When I was a teen on a farm I was a member of the 4-H club -- our substitute for the Girl Scouts, at least in our part of rural America. I learned many domestic skills, cooking and sewing chief among them. The H's stood for Hands, Heart, Head and Health, which was something one knew but which didn't figure into the program in a memorable way. I only start with this bit of social history because I have been forced to focus on the three Horrid H's that beset New Yorkers this time of year: a frequent weather forecast, "hazy, hot and humid." The last two days have been just that and so were several days last week. The chorus one hears constantly, "it's not the heat, it's the humidity," is SO true.

I come to my un-air conditioned apartment and "go Polynesian", i.e., I strip, shower and wrap myself in a sarong that I tie so that it doesn't fly open too revealingly -- although that doesn't matter much, no one sees me in it. But I know on days like this, in a most immediate way, why it is I am in no sense drawn to Amazon cruises or rain forest hikes, or, indeed even to those Polynesian islands, nor to anyplace equatorial. It's the humidity. And the creepy crawlies, largely the snakes but I have no love of flying insects, nor of most skittering ones either.

I see in the newspaper today that some group is tryiing to make the B word as politically incorrect as the N word. This is appropriate in the so called "dog days of summer." Although I'm not sure that bitch is any worse than the many other words men hurl at women when they're angry at them. It's directed at any or all women, and doesn't seem to discriminate by race or class and often not even by peresonality type -- at least in the mouth of an angry man. The timing is what struck me, really.

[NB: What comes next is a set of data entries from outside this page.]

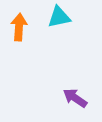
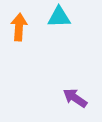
cyan triangle: rotated 10 degrees clockwise
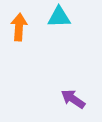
purple arrow: moved 2 px left, 1 px down
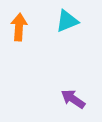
cyan triangle: moved 8 px right, 4 px down; rotated 20 degrees counterclockwise
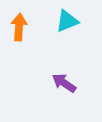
purple arrow: moved 9 px left, 16 px up
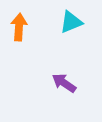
cyan triangle: moved 4 px right, 1 px down
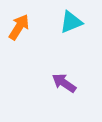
orange arrow: rotated 28 degrees clockwise
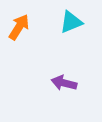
purple arrow: rotated 20 degrees counterclockwise
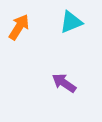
purple arrow: rotated 20 degrees clockwise
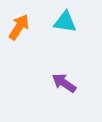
cyan triangle: moved 6 px left; rotated 30 degrees clockwise
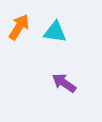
cyan triangle: moved 10 px left, 10 px down
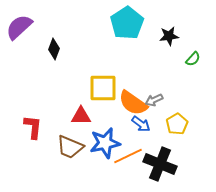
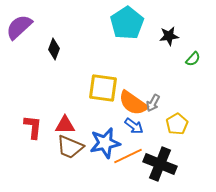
yellow square: rotated 8 degrees clockwise
gray arrow: moved 1 px left, 3 px down; rotated 36 degrees counterclockwise
red triangle: moved 16 px left, 9 px down
blue arrow: moved 7 px left, 2 px down
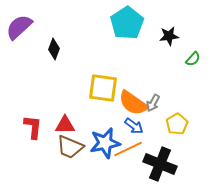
orange line: moved 7 px up
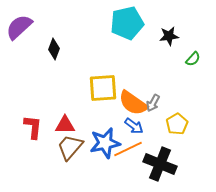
cyan pentagon: rotated 20 degrees clockwise
yellow square: rotated 12 degrees counterclockwise
brown trapezoid: rotated 108 degrees clockwise
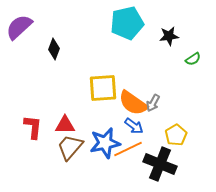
green semicircle: rotated 14 degrees clockwise
yellow pentagon: moved 1 px left, 11 px down
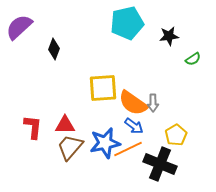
gray arrow: rotated 30 degrees counterclockwise
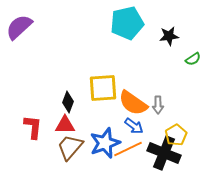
black diamond: moved 14 px right, 53 px down
gray arrow: moved 5 px right, 2 px down
blue star: rotated 8 degrees counterclockwise
black cross: moved 4 px right, 11 px up
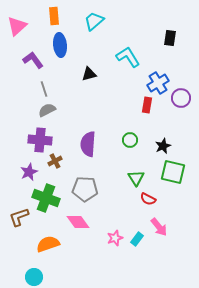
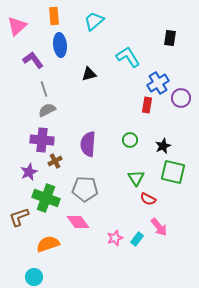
purple cross: moved 2 px right
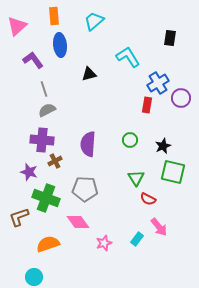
purple star: rotated 30 degrees counterclockwise
pink star: moved 11 px left, 5 px down
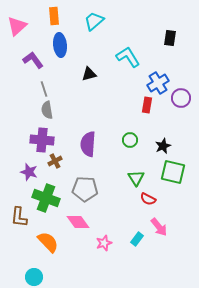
gray semicircle: rotated 72 degrees counterclockwise
brown L-shape: rotated 65 degrees counterclockwise
orange semicircle: moved 2 px up; rotated 65 degrees clockwise
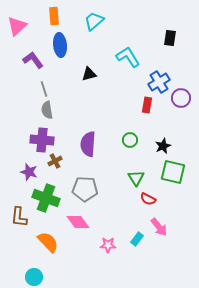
blue cross: moved 1 px right, 1 px up
pink star: moved 4 px right, 2 px down; rotated 21 degrees clockwise
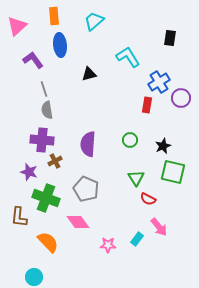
gray pentagon: moved 1 px right; rotated 20 degrees clockwise
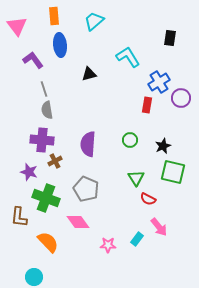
pink triangle: rotated 25 degrees counterclockwise
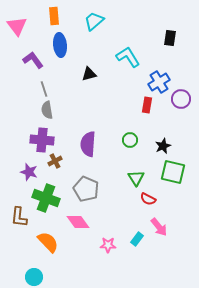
purple circle: moved 1 px down
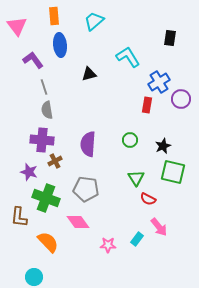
gray line: moved 2 px up
gray pentagon: rotated 15 degrees counterclockwise
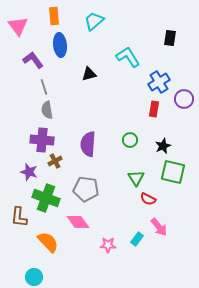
pink triangle: moved 1 px right
purple circle: moved 3 px right
red rectangle: moved 7 px right, 4 px down
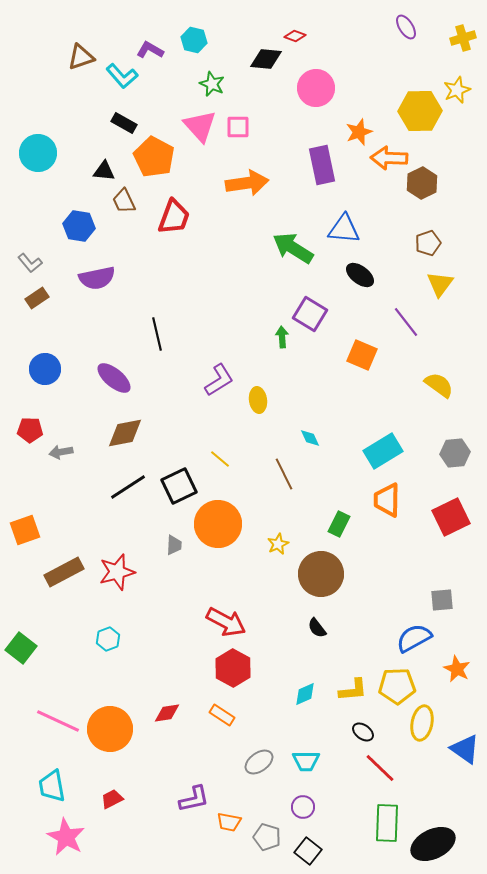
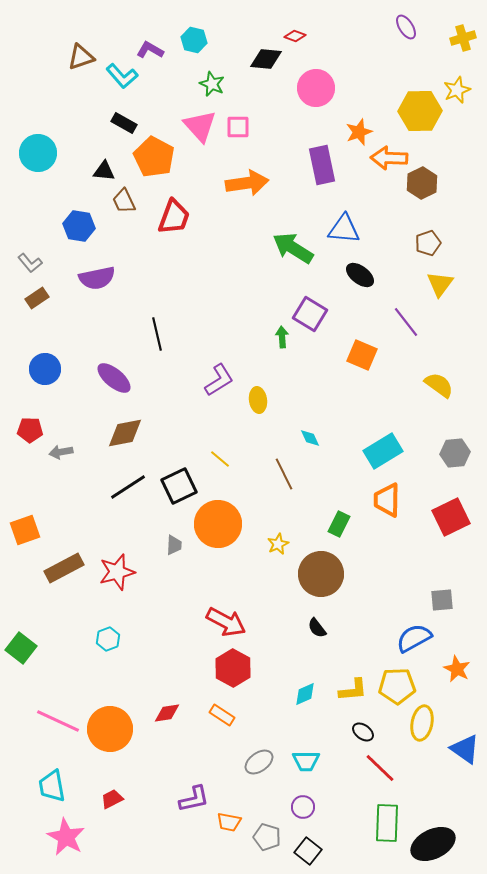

Speaking of the paper, the "old gray lady", otherwise known as The New York Times, raised it's newstand price from $1.00 to $1.25 last week. This week the paper itself has diminished by about 2 inches in both height and width. We are lead to believe it will contain the same amount of news and advertising, all slightly smaller. I didn't see much diifference today. Things change in tiny increments and this is one of them. One can only take notice and sigh. And say as Kurt Vonegut wrote at the end of many a chapter of [I think it was} Slaughter House Five -- that terrifying masteppiece from early in his career... "so it goes." And so goes a scattered post on a hazy, hot and humid evening at the height of summer.